Your task:
Each line of the entries below that includes "original" belongs in your answer.

(Records drawn from a dataset)
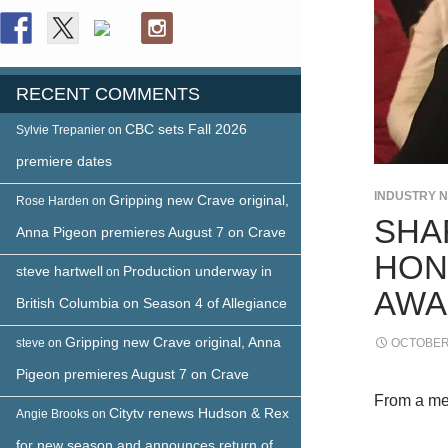
RECENT COMMENTS
CBC sets Fall 2026
Sylvie Trepanier
on
premiere dates
INDUSTRY 
Gripping new Crave original,
Rose Harden
on
SHA
Anna Pigeon premieres August 7 on Crave
HON
steve hartwell
Production underway in
on
AWA
British Columbia on Season 4 of Allegiance
Gripping new Crave original, Anna
steve
on
OCTOBER 
Pigeon premieres August 7 on Crave
From a me
Citytv renews Hudson & Rex
Angie Brooks
on
for new season and announces return of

Exercise response:
Gripping new Crave original,
Gripping new Crave original, Anna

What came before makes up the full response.